Le rapport avertit que l'Australie doit se préparer à toute une série de résultats possibles, notamment le refus de la PNG de ratifier le vote, ce qui pourrait conduire à des troubles; un rejet du vote ou un retard dans la conclusion d'un accord qui, selon lui, pourrait conduire à une déclaration unilatérale d'indépendance de Bougainville; et une détérioration de la situation en matière de sécurité qui "pourrait éventuellement nécessiter le déploiement d'une autre force régionale de maintien de la paix ou d'une opération d'imposition de la paix".

M. Bohane a déclaré qu'il serait difficile pour la PNG et l'Australie d'ignorer "ce qui risque d'être un vote écrasant pour l'indépendance".

"Il semble assez clair qu'une solide majorité va voter pour l'indépendance.

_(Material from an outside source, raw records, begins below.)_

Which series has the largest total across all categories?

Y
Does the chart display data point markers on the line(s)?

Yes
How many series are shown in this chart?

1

Nous sommes probablement à 75-80% de plus.

"Lorsque cela se produira, la PNG et l'Australie seront amenées à se poser des questions de politique intéressantes."

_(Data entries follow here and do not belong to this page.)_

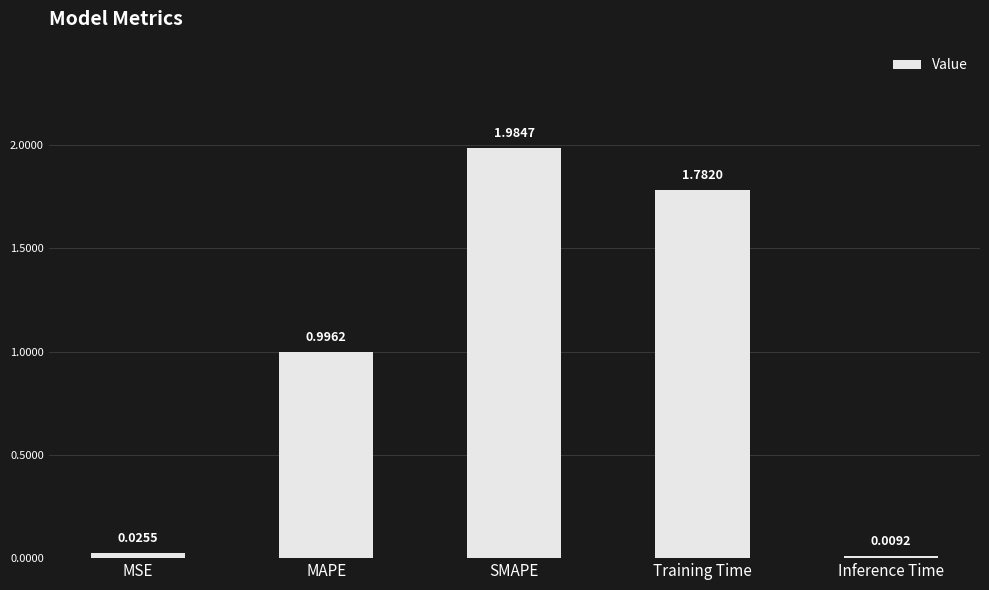

What is the difference between the values at MAPE and Inference Time?

1.0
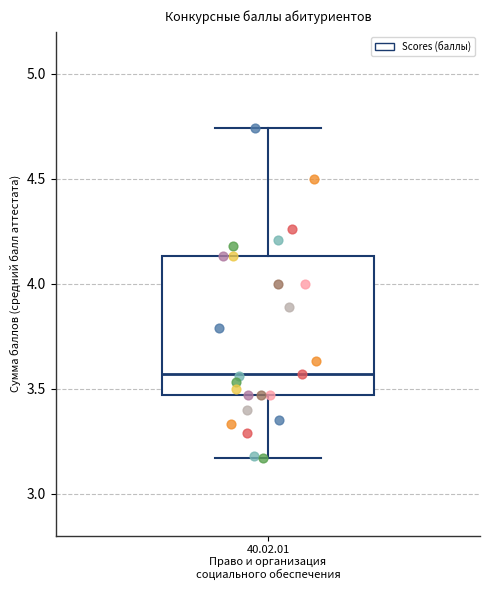

Transcribe this box plot: give where the median line is, the range the box spans, and where the two whiskers end, as read against the y-axis. The values are not printed on the chart, so give them approximately, as read against the axis.

median 3.55, box 3.45 to 4.15, whiskers 3.15 to 4.75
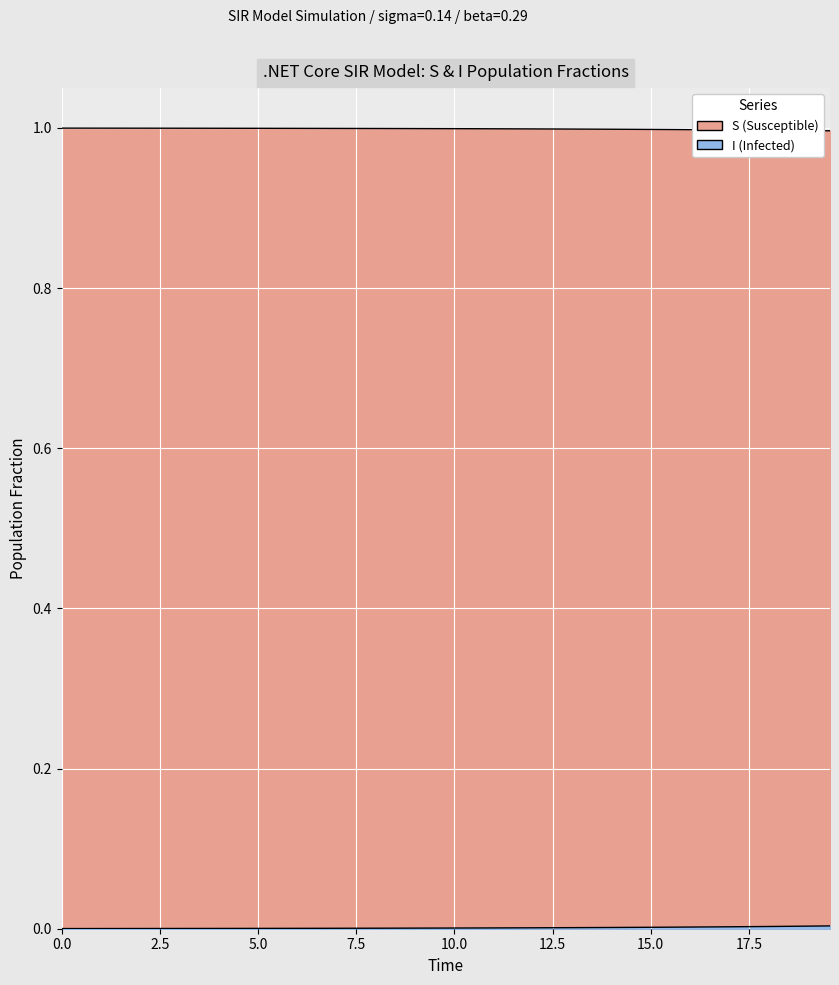

What are all the series names shown in the legend?

S, I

Il a ajouté qu'il y avait des questions sur la ratification du vote par la PNG. Cependant, il reconnaît que le nouveau gouvernement de la PNG a adopté une approche différente.

"Il faut dire que le nouveau gouvernement Marape en Papouasie-Nouvelle-Guinée montre qu'il va adhérer au processus de paix et le poursuivre", a-t-il déclaré.

"Ils ont dispersé des fonds au cours de la première semaine de gouvernement pour le référendum. Ils ont donc créé beaucoup plus de bonne volonté à Bougainville que le gouvernement O'Neill précédent."

Le PM choisit la troisième option pour les électeurs

Le rapport a reconnu les "efforts importants" du nouveau ministre des Affaires de Bougainville, Sir Puka Temu, et a indiqué que le gouvernement progressait sur la question du référendum.

Le gouvernement de la PNG a répété à plusieurs reprises qu'il était déterminé à respecter l'accord de paix.

Récemment, le Premier ministre James Marape a lancé l'idée d'une "troisième option" après le vote. Lors d'une récente visite à Bougainville, M. Marape a annoncé un plan d'un milliard de kina sur 10 ans pour financer des "catalyseurs économiques essentiels" dans la région et un plan d'infrastructure sur 10 ans.

Il a ajouté que le gouvernement national transférerait à Bougainville les pleins pouvoirs pour générer des revenus pour les industries clés.

Le rapport indique que la question de savoir comment Bougainville passe à l'indépendance et dans quels délais, si tel est le résultat et si l'accord est ratifié, doit également être prise en compte.

"La grande question est de savoir si Bougainville elle-même est prête pour l'indépendance", a commenté le rapport. "La réponse courte est non, mais la plupart des Bougainvilliens ne voient aucune alternative à l'indépendance, malgré les obstacles."

Le vote tant attendu avait été convenu il y a près de 20 ans, dans le cadre d'un processus de paix visant à mettre un terme à un conflit sanglant de 10 ans à Bougainville.